Don’t wait for the iron fist

Mar 15, 2020

Your data needs to be dashboard ready - now!

Guy Opperman has warned of draconian penalties for not being data ready for dashboard. So, just how hard is it to be data ready?

Well, we still haven’t had the data standards from MaPS – which is proving a useful get out of jail card being played by some across the industry.

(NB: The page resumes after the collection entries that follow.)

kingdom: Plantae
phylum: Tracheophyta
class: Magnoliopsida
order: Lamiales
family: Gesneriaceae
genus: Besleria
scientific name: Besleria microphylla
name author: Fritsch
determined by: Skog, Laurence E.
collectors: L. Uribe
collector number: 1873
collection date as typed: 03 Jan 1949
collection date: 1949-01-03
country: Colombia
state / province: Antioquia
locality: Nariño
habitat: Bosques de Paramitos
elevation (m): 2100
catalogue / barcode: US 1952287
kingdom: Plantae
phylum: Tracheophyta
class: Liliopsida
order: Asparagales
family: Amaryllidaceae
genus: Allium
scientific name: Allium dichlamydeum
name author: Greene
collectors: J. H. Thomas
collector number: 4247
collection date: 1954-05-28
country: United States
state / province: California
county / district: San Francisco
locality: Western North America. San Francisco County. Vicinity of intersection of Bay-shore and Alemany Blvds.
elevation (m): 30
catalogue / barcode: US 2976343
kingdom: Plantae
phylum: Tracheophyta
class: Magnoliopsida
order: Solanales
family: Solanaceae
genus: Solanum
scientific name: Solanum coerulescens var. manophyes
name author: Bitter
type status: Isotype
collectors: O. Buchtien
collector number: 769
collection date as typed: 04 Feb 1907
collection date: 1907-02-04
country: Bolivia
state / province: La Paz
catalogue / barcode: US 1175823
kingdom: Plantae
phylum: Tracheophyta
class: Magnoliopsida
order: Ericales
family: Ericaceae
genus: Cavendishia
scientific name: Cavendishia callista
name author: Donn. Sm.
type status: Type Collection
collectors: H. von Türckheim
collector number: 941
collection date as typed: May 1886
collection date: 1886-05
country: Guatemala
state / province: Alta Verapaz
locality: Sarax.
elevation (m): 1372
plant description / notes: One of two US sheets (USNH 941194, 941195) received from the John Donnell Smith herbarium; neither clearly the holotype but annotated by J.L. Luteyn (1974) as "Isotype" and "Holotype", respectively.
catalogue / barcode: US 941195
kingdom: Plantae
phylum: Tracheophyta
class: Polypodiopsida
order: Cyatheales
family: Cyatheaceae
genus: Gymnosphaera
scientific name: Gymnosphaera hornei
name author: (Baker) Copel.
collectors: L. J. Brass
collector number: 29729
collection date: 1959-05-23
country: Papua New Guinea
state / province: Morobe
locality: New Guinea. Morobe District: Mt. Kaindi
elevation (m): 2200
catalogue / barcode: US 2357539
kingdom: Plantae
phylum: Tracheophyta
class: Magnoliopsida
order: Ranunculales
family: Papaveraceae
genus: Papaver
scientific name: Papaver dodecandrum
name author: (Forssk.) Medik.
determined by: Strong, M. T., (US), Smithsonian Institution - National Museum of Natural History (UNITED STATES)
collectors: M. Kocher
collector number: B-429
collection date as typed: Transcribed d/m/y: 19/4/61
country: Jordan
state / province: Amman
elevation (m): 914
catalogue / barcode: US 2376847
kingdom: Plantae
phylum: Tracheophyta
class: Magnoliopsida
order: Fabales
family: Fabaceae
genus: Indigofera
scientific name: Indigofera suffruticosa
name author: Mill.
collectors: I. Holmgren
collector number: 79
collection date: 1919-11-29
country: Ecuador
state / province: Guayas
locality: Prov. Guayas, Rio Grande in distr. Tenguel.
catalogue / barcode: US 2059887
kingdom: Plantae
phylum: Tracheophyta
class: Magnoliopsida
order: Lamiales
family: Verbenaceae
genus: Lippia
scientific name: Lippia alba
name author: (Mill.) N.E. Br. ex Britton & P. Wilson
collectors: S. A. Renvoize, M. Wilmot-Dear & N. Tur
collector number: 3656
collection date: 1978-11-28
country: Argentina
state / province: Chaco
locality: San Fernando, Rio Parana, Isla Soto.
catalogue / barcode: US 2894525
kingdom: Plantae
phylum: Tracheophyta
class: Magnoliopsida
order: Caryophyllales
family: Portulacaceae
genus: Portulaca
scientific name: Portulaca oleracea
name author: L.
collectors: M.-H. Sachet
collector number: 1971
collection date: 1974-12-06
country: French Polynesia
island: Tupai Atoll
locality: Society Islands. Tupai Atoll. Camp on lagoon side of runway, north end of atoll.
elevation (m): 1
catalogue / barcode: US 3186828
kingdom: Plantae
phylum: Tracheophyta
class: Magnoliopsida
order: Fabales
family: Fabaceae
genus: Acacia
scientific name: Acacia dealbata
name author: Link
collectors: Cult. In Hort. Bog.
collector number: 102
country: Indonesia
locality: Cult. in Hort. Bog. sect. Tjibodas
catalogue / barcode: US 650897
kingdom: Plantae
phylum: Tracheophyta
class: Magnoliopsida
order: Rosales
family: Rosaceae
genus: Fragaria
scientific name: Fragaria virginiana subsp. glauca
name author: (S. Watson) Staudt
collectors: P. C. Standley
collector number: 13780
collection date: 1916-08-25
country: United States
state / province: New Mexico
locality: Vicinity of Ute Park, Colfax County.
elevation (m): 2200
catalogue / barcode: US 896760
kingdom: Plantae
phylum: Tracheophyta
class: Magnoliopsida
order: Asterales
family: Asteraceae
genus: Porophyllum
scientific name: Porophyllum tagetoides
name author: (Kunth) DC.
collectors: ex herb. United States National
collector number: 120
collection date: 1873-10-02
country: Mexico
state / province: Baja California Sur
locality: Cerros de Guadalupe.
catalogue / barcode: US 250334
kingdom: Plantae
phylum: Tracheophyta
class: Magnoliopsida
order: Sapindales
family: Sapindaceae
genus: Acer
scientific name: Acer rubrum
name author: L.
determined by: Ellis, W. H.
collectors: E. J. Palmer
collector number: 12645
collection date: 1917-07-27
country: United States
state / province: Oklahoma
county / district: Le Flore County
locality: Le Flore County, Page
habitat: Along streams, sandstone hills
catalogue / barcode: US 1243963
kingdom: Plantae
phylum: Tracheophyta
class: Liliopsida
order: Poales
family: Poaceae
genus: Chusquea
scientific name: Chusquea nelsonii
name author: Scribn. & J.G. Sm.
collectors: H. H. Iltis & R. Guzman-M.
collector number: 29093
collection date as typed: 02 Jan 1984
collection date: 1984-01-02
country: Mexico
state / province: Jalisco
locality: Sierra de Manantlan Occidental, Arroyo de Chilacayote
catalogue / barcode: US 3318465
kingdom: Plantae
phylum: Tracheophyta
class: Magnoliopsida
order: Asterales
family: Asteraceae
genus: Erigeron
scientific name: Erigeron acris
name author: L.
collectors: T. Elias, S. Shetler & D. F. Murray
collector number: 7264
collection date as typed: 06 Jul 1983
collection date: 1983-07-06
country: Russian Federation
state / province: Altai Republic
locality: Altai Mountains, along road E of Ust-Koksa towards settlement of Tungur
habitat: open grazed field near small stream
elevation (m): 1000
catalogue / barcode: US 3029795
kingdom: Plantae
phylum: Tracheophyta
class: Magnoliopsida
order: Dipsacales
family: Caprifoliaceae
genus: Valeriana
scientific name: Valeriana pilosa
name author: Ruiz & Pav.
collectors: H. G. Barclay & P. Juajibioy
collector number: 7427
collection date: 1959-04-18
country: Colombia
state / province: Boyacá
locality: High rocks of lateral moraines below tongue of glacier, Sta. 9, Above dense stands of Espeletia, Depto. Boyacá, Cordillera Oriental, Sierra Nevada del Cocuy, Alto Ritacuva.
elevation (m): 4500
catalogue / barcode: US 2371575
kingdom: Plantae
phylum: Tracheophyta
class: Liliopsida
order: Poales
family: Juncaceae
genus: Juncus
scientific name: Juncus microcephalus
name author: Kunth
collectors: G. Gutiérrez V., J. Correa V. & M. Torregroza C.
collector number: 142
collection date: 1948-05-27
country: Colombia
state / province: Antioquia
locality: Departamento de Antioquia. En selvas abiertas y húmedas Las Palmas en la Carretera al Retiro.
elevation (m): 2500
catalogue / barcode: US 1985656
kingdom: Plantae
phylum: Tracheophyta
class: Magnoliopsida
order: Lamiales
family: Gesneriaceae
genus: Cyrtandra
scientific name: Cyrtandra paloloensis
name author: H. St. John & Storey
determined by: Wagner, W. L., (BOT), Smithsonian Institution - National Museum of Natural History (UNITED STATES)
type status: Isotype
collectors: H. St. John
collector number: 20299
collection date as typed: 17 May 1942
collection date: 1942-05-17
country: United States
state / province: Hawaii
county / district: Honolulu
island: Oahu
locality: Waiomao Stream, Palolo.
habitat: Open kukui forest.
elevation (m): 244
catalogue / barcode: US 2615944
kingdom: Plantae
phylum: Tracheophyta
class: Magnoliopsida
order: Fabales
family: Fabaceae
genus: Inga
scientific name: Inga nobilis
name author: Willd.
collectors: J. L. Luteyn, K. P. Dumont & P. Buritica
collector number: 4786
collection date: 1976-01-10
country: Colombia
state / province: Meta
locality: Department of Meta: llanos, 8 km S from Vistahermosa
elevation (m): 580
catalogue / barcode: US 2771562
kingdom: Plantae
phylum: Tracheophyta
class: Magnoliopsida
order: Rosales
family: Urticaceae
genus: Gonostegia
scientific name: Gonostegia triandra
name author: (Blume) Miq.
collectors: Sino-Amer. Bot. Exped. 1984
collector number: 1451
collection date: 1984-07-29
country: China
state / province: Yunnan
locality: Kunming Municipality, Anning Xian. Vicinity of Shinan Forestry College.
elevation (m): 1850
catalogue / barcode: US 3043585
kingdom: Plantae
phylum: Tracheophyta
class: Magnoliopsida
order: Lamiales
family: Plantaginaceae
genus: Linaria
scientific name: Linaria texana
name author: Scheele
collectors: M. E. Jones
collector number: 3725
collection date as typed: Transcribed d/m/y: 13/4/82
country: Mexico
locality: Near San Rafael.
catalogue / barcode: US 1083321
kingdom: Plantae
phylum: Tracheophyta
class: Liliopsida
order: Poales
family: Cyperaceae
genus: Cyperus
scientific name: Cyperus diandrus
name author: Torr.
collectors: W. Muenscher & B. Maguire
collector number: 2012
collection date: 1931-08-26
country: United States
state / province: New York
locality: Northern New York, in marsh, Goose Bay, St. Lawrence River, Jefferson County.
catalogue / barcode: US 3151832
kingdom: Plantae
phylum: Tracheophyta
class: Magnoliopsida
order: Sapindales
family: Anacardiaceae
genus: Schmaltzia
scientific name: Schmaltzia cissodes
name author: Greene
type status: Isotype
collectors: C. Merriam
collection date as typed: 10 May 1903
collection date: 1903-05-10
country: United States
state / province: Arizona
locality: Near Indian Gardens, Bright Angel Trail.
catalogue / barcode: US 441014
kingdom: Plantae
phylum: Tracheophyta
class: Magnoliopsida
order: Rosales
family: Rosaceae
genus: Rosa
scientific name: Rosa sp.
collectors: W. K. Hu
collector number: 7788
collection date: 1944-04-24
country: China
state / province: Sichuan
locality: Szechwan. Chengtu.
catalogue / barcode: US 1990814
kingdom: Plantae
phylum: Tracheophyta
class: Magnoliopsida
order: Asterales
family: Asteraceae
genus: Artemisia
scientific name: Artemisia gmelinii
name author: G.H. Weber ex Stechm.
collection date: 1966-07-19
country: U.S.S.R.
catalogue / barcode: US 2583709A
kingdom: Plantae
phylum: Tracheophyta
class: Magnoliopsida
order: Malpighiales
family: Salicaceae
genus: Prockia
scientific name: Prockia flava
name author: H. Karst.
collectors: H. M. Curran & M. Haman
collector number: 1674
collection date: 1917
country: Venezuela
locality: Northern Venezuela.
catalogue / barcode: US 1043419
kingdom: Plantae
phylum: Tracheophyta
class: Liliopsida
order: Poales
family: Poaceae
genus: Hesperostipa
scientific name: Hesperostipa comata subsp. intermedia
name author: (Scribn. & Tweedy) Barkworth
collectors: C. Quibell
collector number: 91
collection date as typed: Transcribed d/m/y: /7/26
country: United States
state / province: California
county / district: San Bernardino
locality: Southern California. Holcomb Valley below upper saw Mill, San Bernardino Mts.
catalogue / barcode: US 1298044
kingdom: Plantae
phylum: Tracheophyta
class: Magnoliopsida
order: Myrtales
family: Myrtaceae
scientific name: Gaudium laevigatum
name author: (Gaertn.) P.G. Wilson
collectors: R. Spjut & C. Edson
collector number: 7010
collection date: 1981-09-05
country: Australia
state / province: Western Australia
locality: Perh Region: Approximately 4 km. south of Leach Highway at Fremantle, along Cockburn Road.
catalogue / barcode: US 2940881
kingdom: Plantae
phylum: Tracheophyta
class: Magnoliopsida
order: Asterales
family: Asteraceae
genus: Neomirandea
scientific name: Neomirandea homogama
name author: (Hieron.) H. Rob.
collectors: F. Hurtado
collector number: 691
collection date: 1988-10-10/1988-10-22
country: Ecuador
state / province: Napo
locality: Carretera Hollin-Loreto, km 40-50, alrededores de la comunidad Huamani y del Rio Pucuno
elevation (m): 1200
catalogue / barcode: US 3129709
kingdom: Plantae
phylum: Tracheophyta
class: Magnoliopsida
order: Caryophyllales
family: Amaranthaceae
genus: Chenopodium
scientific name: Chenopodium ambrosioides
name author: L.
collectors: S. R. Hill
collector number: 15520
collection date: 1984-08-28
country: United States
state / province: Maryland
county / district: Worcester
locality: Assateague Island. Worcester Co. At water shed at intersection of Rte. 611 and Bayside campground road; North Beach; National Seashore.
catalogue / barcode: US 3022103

Data and good record keeping are vital to running a scheme effectively and The Pensions Regulator requires trustees and scheme managers to review their common and scheme-specific data once a year.  But, for too long data has been seen as a necessary evil, a tick box, an also-ran or an additional cost. It’s so much more than that. Alongside the Pensions Minister’s dashboard drive – good quality data is critical to:

  • Basic functionality – be it record keeping requirements, producing annual statements or simply paying the right benefit to the right member at the right time – data is key.
  • Automation – in the current climate, the more administrative work that can be done with reduced reliance on the location of certain key people can only be positive.
  • De-risking – whether it’s knowing if dependant details are accurate or the liabilities calculated on correct date of births; the goal is to maximise the efficiency of any exercise – the enabler is data.
  • GMP – reconciliation, rectification or equalisation – data is the linchpin. We are finally seeing industry ‘experts’ admitting that this is an issue with a solution rooted in data, not actuarial calculations.
  • Creating efficiencies – whether it’s understanding your membership, predicting trends for retirement options or migrating to a new platform – data is the foundation for the future.

So what should you do to avoid Mr Opperman’s draconian penalties?

Start by directly focusing on data – give someone the responsibility to create a data improvement plan, that should look like this:

  1. Set your data objectives to achieve the outcomes you need, and then set the timescale that you will work towards.
  2. Define what you need to do to achieve the outcomes. This may seem obvious, but it’s not simple. Often, a false starting point is what causes a plan to fail.
  3. Prioritise what you want to achieve – write it down, share it, make people responsible for making it happen.
  4. Work out how you will resource your plan – what will your administrator do, what can you do, what do you need help with?
  5. Be aware of any dependencies – what will their impact be? How do you work with them?
  6. Set KPIs and report on them regularly – in the same way that you do other key objectives.

You don’t need to wait for MaPS to start this, or the iron fist of compulsion.

Guy Opperman wants to revolutionise the pension industry and make the UK the best place in the world to retire… we need innovation and a commitment to change to achieve this, not more of what we’ve always done.  Even if you don’t buy into the revolution – slightly more automation, smoother processes, and less errors and omissions wouldn’t be bad, would it?